▼

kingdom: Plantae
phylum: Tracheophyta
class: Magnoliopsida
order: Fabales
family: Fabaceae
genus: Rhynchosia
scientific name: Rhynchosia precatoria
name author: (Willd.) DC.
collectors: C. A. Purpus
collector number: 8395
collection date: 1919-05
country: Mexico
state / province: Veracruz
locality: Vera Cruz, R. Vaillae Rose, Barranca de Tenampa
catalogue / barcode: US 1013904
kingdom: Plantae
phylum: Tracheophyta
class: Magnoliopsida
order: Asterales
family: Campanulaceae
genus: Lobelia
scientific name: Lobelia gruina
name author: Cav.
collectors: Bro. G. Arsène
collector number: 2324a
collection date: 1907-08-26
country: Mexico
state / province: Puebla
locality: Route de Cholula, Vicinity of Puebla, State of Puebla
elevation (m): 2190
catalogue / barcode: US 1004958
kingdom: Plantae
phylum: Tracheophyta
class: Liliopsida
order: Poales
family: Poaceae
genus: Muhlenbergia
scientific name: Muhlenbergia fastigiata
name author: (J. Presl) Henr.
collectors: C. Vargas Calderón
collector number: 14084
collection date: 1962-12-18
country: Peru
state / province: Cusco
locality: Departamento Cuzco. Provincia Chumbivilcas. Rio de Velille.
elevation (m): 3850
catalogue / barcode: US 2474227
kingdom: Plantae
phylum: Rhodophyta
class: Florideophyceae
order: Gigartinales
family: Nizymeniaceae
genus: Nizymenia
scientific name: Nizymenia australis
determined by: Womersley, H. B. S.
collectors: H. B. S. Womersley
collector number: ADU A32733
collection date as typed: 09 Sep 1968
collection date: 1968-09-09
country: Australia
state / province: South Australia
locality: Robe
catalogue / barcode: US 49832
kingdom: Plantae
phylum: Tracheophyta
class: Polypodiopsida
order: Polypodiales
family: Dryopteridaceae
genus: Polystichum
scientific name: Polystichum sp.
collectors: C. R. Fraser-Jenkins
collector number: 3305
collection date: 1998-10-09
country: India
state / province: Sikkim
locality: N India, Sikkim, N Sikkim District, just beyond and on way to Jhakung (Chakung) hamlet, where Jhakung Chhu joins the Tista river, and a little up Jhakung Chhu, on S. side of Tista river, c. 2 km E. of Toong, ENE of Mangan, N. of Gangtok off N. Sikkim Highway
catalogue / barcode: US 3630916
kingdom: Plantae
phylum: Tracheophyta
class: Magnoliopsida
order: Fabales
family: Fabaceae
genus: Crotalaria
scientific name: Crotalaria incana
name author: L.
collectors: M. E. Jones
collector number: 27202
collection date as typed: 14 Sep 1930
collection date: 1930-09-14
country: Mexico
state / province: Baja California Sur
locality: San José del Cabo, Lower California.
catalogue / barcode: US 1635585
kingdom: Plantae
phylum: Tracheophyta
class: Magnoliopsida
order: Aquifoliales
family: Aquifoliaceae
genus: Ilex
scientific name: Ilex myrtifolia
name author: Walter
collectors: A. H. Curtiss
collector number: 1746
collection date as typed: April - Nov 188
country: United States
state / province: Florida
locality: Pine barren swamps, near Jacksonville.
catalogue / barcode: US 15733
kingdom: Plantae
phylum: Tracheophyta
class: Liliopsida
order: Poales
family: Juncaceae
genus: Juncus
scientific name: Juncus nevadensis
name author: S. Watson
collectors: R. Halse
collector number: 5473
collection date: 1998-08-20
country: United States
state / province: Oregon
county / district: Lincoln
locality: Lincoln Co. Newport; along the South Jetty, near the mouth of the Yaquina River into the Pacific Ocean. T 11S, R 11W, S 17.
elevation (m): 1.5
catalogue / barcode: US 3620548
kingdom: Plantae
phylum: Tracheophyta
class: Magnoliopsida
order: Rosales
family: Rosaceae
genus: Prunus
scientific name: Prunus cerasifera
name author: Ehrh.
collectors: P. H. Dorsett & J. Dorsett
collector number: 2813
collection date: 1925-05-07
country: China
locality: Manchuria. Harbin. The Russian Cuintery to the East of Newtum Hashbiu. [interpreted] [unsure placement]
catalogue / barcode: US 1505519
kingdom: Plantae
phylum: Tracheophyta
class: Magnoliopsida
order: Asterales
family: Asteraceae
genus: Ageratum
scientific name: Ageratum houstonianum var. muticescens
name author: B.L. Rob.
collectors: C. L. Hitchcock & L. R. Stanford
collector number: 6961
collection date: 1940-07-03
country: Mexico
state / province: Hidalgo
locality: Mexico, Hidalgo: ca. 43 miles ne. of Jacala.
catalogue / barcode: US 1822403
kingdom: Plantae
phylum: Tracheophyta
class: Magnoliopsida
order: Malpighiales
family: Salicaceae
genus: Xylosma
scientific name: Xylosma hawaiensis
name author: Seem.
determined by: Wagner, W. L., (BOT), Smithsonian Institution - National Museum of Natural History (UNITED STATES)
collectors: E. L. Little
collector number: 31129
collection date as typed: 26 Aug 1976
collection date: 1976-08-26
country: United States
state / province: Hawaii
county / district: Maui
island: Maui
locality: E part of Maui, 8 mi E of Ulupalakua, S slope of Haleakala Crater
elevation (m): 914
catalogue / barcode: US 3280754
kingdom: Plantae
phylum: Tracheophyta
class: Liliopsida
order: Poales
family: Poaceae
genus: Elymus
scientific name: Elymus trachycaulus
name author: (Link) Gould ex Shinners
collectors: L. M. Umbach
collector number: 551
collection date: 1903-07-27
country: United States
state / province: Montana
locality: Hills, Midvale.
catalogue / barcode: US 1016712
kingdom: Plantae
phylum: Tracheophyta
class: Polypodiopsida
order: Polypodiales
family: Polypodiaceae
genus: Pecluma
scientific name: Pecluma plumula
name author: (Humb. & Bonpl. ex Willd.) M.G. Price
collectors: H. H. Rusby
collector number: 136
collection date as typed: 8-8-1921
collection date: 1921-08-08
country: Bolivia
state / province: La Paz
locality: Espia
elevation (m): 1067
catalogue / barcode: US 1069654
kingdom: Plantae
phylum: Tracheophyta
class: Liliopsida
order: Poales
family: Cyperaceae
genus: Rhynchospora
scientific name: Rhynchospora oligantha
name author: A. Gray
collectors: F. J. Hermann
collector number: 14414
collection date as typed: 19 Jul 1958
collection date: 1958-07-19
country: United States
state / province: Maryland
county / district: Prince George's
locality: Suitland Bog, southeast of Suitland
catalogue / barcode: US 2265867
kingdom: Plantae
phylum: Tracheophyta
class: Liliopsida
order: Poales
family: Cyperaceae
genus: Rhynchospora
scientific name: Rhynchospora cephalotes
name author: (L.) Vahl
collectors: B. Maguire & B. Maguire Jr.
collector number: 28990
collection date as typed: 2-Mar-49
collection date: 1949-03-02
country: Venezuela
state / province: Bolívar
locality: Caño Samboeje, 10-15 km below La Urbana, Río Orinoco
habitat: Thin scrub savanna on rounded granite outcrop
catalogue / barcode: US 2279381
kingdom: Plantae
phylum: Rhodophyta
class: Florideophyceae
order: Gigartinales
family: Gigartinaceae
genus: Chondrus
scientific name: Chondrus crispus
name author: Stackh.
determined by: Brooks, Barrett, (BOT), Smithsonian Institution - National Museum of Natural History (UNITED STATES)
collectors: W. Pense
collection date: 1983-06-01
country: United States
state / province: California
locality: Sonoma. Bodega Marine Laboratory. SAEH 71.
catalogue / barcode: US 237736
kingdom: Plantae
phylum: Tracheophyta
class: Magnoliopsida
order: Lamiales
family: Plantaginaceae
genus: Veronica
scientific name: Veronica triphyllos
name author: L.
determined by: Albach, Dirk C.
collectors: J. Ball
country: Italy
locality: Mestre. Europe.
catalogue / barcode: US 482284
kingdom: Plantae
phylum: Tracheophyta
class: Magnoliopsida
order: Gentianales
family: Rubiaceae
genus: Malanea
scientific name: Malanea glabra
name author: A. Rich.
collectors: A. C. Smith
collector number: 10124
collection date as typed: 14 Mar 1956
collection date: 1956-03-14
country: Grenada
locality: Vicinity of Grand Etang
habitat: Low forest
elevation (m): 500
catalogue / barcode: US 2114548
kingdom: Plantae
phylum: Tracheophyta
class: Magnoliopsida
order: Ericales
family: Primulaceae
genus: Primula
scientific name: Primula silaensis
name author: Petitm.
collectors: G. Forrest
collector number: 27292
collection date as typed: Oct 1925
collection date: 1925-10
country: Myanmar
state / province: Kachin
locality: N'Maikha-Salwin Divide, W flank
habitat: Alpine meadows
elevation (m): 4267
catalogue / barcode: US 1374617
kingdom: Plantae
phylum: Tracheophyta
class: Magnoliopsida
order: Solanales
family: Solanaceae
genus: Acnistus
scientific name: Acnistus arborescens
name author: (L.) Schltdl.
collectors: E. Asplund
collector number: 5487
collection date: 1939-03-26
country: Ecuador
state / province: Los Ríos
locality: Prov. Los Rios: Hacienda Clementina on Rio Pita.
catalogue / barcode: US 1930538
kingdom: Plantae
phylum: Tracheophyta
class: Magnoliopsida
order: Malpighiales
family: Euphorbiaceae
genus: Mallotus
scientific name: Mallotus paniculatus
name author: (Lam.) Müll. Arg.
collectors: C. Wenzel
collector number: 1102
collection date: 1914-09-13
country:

▲

§ **CHALLENGE**: Can you express the lines above, from the one containing "family: Plantaginaceae" through the one containing "collectors: A. C. Smith" with both included, as a JSON list of strings, one string per line, omitting any blank lines?

§ **PROBLEM SOLUTION**:
[
  "family: Plantaginaceae",
  "genus: Veronica",
  "scientific name: Veronica triphyllos",
  "name author: L.",
  "determined by: Albach, Dirk C.",
  "collectors: J. Ball",
  "country: Italy",
  "locality: Mestre. Europe.",
  "catalogue / barcode: US 482284",
  "kingdom: Plantae",
  "phylum: Tracheophyta",
  "class: Magnoliopsida",
  "order: Gentianales",
  "family: Rubiaceae",
  "genus: Malanea",
  "scientific name: Malanea glabra",
  "name author: A. Rich.",
  "collectors: A. C. Smith"
]